Osborne's secret weapon to cut the deficit
First published in the Telegraph on 9 September 2009
Within the next nine months, George Osborne should become the youngest Chancellor of the Exchequer since Lord Randolph Churchill in 1886, at just over 39 years of age. By most yardsticks, it ought to be a magnificent achievement. The problem is, neither the City nor the broader electorate much likes the idea of a thirtysomething taking control of the economy. Ask anyone from the Square Mile why they are unconvinced by the shadow chancellor and although they may mention his preference for political manoeuvring over economic theory, his insistence on sticking to Gordon Brown’s spending plans until the 11th hour, or his ill-advised holiday in Corfu, what it really comes down to is his youth.
The past six months have, admittedly, brought an almost imperceptible change. Perhaps it is the fact that a Tory triumph is all but inevitable. Perhaps it is because Osborne has been rather more sure-footed in responding to the economic crisis than Alistair Darling. Perhaps it is merely the sense of resignation that shrouds the City. Whatever the truth, Osborne has achieved a kind of grudging acceptance.
What is remarkable, however, is that he has done so despite a number of policy blunders. In the early part of the crisis, he opposed Labour plans to pump cash into the economy. In the event, the entire Western world agreed to do precisely that. He implied that he was against, or at least sceptical about, the Bank of England’s quantitative easing policy, which is increasingly felt to have helped Britain avoid a harsher recession. Both episodes, in the eyes of key City figures, showed economic naivety and political opportunism. His proposal to hand regulation of the financial system back to the Bank of England hardly went down any better: most in the City think that while the Financial Services Authority has made mistakes, it does a relatively good job, and that Mervyn King is privately aghast at having to take on so many extra responsibilities.
Such errors, however, are par for the course in opposition. Before 1997, Gordon Brown spewed out policies like an incontinent cash dispenser, but most never made the statute book. What is far more important is the sudden shift in the economic consensus. It is now clear that there is little alternative but to hope for a change of government at the next election. This is not a party-political point. If markets are to carry on buying British government debt – and keep the nation afloat – they must believe that the Government is willing to bring the deficit down significantly. Despite Alistair Darling’s relatively stern words yesterday, Labour has historically been incapable of any such effort. Part of the reason the debt markets have remained relatively sanguine in the face of a staggering collapse in tax revenues and increase in the deficit is that they are assuming a Conservative victory: when the prospect of an Alan Johnson leadership challenge briefly made a hung parliament more likely, they panicked.

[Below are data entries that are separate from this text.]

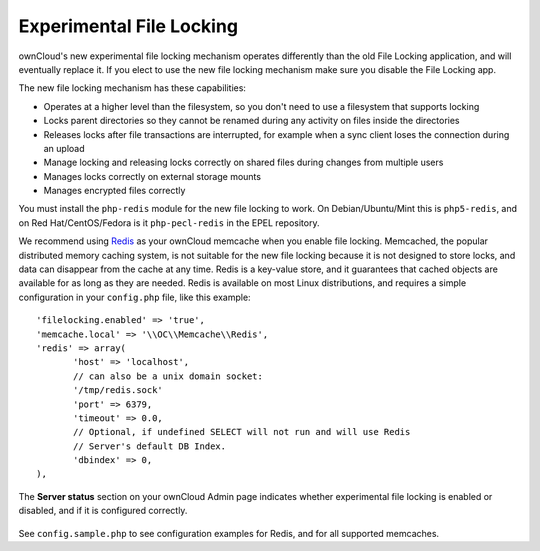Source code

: =========================
Experimental File Locking
=========================

ownCloud's new experimental file locking mechanism operates differently than 
the old File Locking application, and will eventually replace it. If you elect 
to use the new file locking mechanism make sure you disable the File Locking 
app.

The new file locking mechanism has these capabilities:

* Operates at a higher level than the filesystem, so you don't need to use a 
  filesystem that supports locking
* Locks parent directories so they cannot be renamed during any activity on 
  files inside the directories
* Releases locks after file transactions are interrupted, for 
  example when a sync client loses the connection during an upload
* Manage locking and releasing locks correctly on shared files during changes 
  from multiple users
* Manages locks correctly on external storage mounts
* Manages encrypted files correctly

You must install the ``php-redis`` module for the new file locking to work. On 
Debian/Ubuntu/Mint this is ``php5-redis``, and on Red Hat/CentOS/Fedora is it 
``php-pecl-redis`` in the EPEL repository.

We recommend using `Redis <http://redis.io/>`_ as your ownCloud memcache when 
you enable file locking. Memcached, the popular distributed memory caching 
system, is not suitable for the new file locking because it is not designed to 
store locks, and data can disappear from the cache at any time. Redis is a 
key-value store, and it guarantees that cached objects are available for as 
long as they are needed. Redis is available on most Linux distributions, and 
requires a simple configuration in your ``config.php`` file, like this example::

 'filelocking.enabled' => 'true',
 'memcache.local' => '\\OC\\Memcache\\Redis',
 'redis' => array(
	'host' => 'localhost', 
	// can also be a unix domain socket: 
        '/tmp/redis.sock'
	'port' => 6379,
	'timeout' => 0.0,
	// Optional, if undefined SELECT will not run and will use Redis 
        // Server's default DB Index.
	'dbindex' => 0, 
 ),
 
The **Server status** section on your ownCloud Admin page indicates whether 
experimental file locking is enabled or disabled, and if it is configured 
correctly. 

.. figure:: ../images/file-lock-status.png

See ``config.sample.php`` to see configuration examples for Redis, and for all 
supported memcaches.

Will Osborne and David Cameron be able to follow through on such hopes? The Tories already have plans. Although the NHS budget has been safeguarded, it will receive tiny real-terms increases for at least the first few years. (As Osborne has been advised by his cabal of former Tory chancellors, from Howe and Lawson to Lamont and Clarke, health is the hardest department to tame, so best to look for low-hanging fruit elsewhere.) The international development budget will increase in line with UN commitments, which will frustrate some Tories until they realise how little extra cash this will actually mean. But everything else is vulnerable to major cuts – education, defence, transport, and, above all, the social welfare bill, which accounts for more than 28p of every pound spent by the Government.
Are such cuts politically feasible? Thatcher cut the size of the state largely by privatising industries rather than root-and-branch reform of the welfare system. But in their meetings with the City money managers who decide whether to keep pouring their clients’ cash into British investments, the Tories cite one key secret weapon in their effort to succeed where she failed: an Office for Budget Responsibility. Populated by leading economists and fiscal experts (Robert Chote, the current head of the Institute for Fiscal Studies, is the number one choice for the chairmanship), its job will be to tell the Government by how much it needs to cut the deficit. Gordon Brown reassured the City that he would not send the UK towards an inflationary spiral by hiving off interest rates to the Monetary Policy Committee; the OBR is designed to do precisely the same thing for the deficit.
It is a start, though whether it will provide enough cover to start slashing public-sector jobs, thereby provoking probably the biggest round of strikes in recent memory, is another question. What is in no doubt is that Osborne’s succeeding Lord Randolph Churchill seems almost assured. The precedent is less than encouraging, however: Churchill lasted less than six months, before resigning after a dispute over military spending. His political career never recovered.